— Description of the task —
Reproduce the text of all the records below with "size large" replaced by "size medium" at every occurrence and nothing else altered. Omit the pictures from your answer.
** Record excerpts follows **
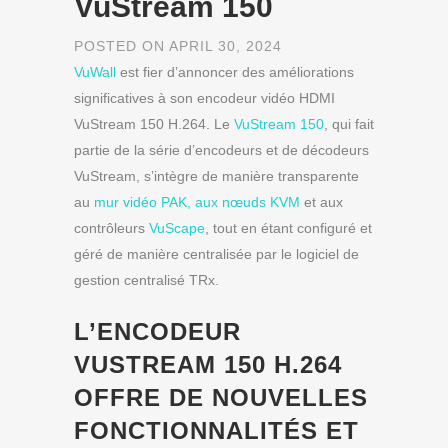
VuStream 150
POSTED ON APRIL 30, 2024
VuWall
est fier d’annoncer des améliorations
significatives à son encodeur vidéo HDMI
VuStream 150 H.264. Le
VuStream 150
, qui fait
partie de la série d’encodeurs et de décodeurs
VuStream, s’intègre de manière transparente
au
mur vidéo PAK, aux nœuds KVM
et aux
contrôleurs
VuScape
, tout en étant configuré et
géré de manière centralisée par le logiciel de
gestion centralisé TRx.
L’ENCODEUR
VUSTREAM 150 H.264
OFFRE DE NOUVELLES
FONCTIONNALITÉS ET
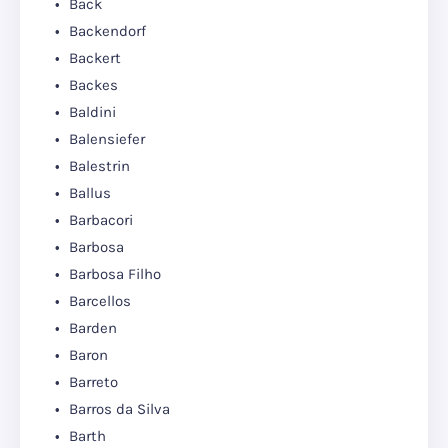
Back
Backendorf
Backert
Backes
Baldini
Balensiefer
Balestrin
Ballus
Barbacori
Barbosa
Barbosa Filho
Barcellos
Barden
Baron
Barreto
Barros da Silva
Barth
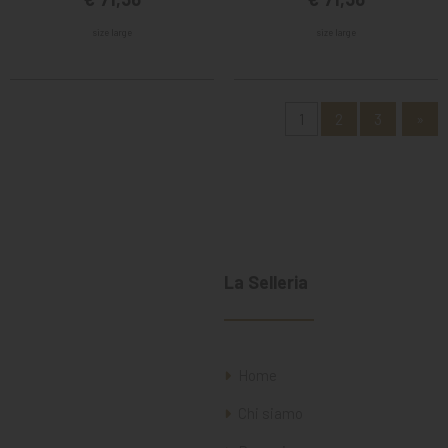
size large
size large
1
2
3
»
La Selleria
Home
Chi siamo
** End of Record excerpts **
— Solution for this task —
VuStream 150
POSTED ON APRIL 30, 2024
VuWall
est fier d’annoncer des améliorations
significatives à son encodeur vidéo HDMI
VuStream 150 H.264. Le
VuStream 150
, qui fait
partie de la série d’encodeurs et de décodeurs
VuStream, s’intègre de manière transparente
au
mur vidéo PAK, aux nœuds KVM
et aux
contrôleurs
VuScape
, tout en étant configuré et
géré de manière centralisée par le logiciel de
gestion centralisé TRx.
L’ENCODEUR
VUSTREAM 150 H.264
OFFRE DE NOUVELLES
FONCTIONNALITÉS ET
Back
Backendorf
Backert
Backes
Baldini
Balensiefer
Balestrin
Ballus
Barbacori
Barbosa
Barbosa Filho
Barcellos
Barden
Baron
Barreto
Barros da Silva
Barth
size medium
size medium
1
2
3
»
La Selleria
Home
Chi siamo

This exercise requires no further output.